Die frühen Artikel standen vor der Aufteilung in eigene Rubriken nebeneinander: Testbericht, Entwicklerporträt und Kolumne in derselben Rubrik. Sie sind länger als die späteren Meldungen und argumentieren stärker aus der Sicht eines einzelnen Autors.
Der Beitrag im Wortlaut
Seit einer Woche wurde mit TV- und Radiowerbung immer wieder auf die „einmalige Sonderaktion“ von Media Markt hingewiesen. Alle Produkte sollten abzüglich der Mehrwertsteuer von 16 Prozent an den Endkunden abgegeben werden. Was auf den ersten Blick verlockend klingen mag, stellte sich in einigen Fällen aber als knallhart kalkulierte Aktion heraus. Preise sollen angehoben worden sein, damit die Rabattaktion die Gewinnspanne nicht zur Verlustspanne umkehrt.

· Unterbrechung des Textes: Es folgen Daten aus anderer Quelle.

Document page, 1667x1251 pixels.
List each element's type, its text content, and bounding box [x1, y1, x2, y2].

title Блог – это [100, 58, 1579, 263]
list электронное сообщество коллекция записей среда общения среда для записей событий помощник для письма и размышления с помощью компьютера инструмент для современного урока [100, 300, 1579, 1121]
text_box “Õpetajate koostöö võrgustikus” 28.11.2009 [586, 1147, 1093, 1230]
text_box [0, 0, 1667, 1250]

Doch beginnen wir am besten ganz am Anfang. „Rucki Zucki – Die Mehrwertsteuer muss weg“ – Diesen Spruch wird wahrscheinlich jeder Bundesbürger kennen, denn in den letzten Tagen wurde man auf allen Kanälen mit den Werbespots des Elektronikfachmarktes Media Markt beschallt. Ebenso groß war das Presseecho, denn TV- und Radio-Sender berichteten in vielen Nachrichtensendungen über diese „einmalige Aktion“ des Konzerns. Spätestens als bekannt wurde, dass auch Saturn eine Sonderaktion starten wird, bei der viele Artikel zum Einkaufspreis verkauft werden, wurde klar, dass all dies von langer Hand geplant sein musste. Sowohl Media Markt, als auch Saturn gehören zu der Metro Group. Durch die beiden Sonderaktionen wurde sichergestellt, dass flächendeckend die Angebote für Kunden zu erreichen waren. Was sich zunächst Werbestrategen ausgedacht hatten, wurde schnell zum Hype und die Aktionen waren in aller Munde. In den frühen Morgenstunden des dritten Januars wurde vielerorts bei den Radiosendern wieder über die Aktionen berichtet. Vor und in allen Filialen hatten sich große Menschenmengen versammelt und stetig stieg die Anzahl der potentiellen Käufer, denn auf den Zufahrtsstraßen gab es kaum ein Vorrankommen. In einigen Regionen sollen sogar Ampeln abgeschaltet und der Verkehr durch die Polizei geregelt worden sein, um das Verkehrschaos in den Griff kriegen zu können. Ganz Deutschland befand sich auf den Beinen, um das vermeintliche Schnäppchen zu machen.